The Statement.executeBatch() command returns an int[] array.
The Java API tells us this about executeBatch():
This command submits a batch of commands to the database for execution and if all commands execute successfully, returns an array of update counts. The int elements of the array that is returned are ordered to correspond to the commands in the batch, which are ordered according to the order in which they were added to the batch. The elements in the array returned by the method executeBatch may be one of the following:
- A number greater than or equal to zero -- indicates that the command was processed successfully and is an update count giving the number of rows in the database that were affected by the command's execution
- A value of SUCCESS_NO_INFO -- indicates that the command was processed successfully but that the number of rows affected is unknown. If one of the commands in a batch update fails to execute properly, this method throws a BatchUpdateException, and a JDBC driver may or may not continue to process the remaining commands in the batch. However, the driver's behavior must be consistent with a particular DBMS, either always continuing to process commands or never continuing to process commands. If the driver continues processing after a failure, the array returned by the method BatchUpdateException.getUpdateCounts will contain as many elements as there are commands in the batch, and at least one of the elements will be the following:
- A value of EXECUTE_FAILED -- indicates that the command failed to execute successfully and occurs only if a driver continues to process commands after a command fails
Great, we have a ResultSet, so how do we use it?

^^^^^^^^^^^^^^^^

— Objective —
Could you continue the passage on Java's executeBatch() return values from its last sentence? The lines after this passage are unrelated material.

^^^^^^^^^^^^^^^^

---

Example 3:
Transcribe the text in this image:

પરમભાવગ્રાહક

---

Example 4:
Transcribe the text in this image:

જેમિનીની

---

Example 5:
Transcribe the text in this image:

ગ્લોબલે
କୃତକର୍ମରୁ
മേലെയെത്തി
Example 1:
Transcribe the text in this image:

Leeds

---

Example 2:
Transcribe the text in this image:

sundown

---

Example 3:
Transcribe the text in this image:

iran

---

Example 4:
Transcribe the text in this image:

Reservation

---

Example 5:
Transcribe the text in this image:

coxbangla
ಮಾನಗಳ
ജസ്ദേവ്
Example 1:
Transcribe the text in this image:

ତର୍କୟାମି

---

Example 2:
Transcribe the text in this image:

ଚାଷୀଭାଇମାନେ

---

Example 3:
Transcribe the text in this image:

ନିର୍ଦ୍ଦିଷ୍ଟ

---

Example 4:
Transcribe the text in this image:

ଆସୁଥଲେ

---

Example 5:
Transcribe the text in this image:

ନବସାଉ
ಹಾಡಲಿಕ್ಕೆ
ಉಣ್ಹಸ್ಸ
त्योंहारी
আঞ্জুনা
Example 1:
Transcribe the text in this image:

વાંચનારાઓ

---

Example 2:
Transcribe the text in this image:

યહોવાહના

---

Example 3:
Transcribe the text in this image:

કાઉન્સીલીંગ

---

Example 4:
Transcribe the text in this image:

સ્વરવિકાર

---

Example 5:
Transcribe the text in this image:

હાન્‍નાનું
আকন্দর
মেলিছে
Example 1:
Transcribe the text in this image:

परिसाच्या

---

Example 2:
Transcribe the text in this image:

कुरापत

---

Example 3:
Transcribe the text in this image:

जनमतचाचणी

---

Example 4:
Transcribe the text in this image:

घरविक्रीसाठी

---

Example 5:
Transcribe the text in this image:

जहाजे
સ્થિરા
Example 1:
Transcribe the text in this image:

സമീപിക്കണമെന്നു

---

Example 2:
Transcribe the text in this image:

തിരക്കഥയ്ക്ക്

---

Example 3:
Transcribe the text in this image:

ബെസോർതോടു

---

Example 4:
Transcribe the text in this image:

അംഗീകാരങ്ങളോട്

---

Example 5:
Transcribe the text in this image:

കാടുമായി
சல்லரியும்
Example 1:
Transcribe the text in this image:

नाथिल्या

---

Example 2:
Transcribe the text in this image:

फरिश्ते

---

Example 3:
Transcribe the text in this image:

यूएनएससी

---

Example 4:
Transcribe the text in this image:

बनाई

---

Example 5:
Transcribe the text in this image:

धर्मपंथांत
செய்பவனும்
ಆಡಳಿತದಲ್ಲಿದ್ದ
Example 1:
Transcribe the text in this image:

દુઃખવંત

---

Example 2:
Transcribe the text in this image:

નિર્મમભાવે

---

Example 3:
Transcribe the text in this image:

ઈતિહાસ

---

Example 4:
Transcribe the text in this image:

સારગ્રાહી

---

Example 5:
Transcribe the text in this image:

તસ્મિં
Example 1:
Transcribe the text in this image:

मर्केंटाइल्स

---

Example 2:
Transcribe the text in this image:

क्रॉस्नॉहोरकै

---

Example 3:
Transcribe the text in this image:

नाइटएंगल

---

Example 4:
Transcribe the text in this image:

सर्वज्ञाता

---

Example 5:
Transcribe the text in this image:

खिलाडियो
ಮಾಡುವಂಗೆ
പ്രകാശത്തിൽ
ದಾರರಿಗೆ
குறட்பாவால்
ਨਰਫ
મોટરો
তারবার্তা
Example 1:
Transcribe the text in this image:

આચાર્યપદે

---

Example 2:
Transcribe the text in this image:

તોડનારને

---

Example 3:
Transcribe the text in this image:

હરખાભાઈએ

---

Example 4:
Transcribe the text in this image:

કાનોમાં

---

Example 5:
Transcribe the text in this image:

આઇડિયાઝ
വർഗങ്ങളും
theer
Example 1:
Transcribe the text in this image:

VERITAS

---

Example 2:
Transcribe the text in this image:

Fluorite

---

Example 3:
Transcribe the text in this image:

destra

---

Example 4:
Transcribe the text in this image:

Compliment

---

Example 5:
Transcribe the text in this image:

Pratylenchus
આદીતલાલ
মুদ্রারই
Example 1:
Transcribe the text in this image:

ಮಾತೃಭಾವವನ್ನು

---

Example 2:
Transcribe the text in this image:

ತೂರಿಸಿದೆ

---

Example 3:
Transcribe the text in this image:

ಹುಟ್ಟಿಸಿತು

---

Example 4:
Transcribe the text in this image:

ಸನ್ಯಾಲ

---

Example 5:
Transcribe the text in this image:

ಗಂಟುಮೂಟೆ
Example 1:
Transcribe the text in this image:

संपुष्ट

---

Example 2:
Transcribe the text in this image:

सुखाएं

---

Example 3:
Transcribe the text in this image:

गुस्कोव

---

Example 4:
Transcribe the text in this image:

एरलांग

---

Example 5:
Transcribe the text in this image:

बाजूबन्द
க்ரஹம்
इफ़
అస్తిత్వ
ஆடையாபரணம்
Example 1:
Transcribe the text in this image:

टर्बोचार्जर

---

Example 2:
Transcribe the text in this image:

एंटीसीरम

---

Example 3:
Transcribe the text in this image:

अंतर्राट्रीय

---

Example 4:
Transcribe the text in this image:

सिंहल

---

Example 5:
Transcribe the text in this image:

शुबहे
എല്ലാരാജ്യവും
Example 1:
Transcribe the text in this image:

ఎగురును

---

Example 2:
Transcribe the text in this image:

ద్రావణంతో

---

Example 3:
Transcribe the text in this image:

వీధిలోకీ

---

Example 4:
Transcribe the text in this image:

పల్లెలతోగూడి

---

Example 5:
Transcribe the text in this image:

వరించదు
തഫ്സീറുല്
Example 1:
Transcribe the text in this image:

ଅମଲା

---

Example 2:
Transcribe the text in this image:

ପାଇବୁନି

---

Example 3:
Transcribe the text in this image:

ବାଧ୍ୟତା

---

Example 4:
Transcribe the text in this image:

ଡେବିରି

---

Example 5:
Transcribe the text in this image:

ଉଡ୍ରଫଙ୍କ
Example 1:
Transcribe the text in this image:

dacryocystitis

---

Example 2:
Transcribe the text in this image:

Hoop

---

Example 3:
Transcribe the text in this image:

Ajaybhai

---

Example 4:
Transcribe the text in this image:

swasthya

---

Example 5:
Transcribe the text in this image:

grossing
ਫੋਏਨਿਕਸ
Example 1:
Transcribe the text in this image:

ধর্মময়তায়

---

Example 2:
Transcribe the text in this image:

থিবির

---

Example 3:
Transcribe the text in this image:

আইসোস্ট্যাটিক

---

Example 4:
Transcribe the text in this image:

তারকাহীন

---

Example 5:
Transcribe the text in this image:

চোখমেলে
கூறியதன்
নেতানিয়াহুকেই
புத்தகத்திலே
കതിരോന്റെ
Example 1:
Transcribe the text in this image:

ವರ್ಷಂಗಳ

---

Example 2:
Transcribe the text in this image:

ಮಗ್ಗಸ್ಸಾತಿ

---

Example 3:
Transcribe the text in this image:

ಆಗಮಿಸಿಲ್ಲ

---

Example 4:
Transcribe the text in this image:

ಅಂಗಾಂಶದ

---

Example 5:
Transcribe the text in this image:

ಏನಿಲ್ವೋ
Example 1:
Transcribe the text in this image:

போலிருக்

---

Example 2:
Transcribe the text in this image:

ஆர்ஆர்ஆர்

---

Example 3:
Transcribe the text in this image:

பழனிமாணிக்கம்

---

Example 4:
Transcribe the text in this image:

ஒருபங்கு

^^^^^^^^^^^^^^^^

— Result for this exercise —
ResultSet
A ResultSet contains the results of a SQL query. It is represented by a table with rows and columns. A ResultSet object maintains a cursor pointing to its current row of data. Initially the cursor is positioned before the first row. The next() method moves the cursor to the next row, and because it returns false when there are no more rows in the ResultSet object, it can be used in a while loop to iterate through the result set.
A default ResultSet object is not updatable and has a cursor that moves forward only. Thus, you can iterate through it only once and only from the first row to the last row. It is possible to produce ResultSet objects that are scrollable and/or updatable.
ResultSets have grown since the first JDBC version. Originally, you could only scroll forward in them. In JDBC 2, you could then scroll forward and backward. In JDBC 3, you could actually use a ResultSet to update the database it came from using the concurrency option, and you can keep ResultSets open even after you made another statement or closed a database connection.
Typically, you will make a ResultSet that allows scrolling, such as:
connection.createStatement(ResultSet.TYPE_SCROLL_SENSITIVE, ResultSet.CONCUR_READ_ONLY);
This will provide you with a ResultSet that you can scroll around in, but is read-only and will not be used to update the source table. For more options on ResultSet, see the API Documentation on ResultSet.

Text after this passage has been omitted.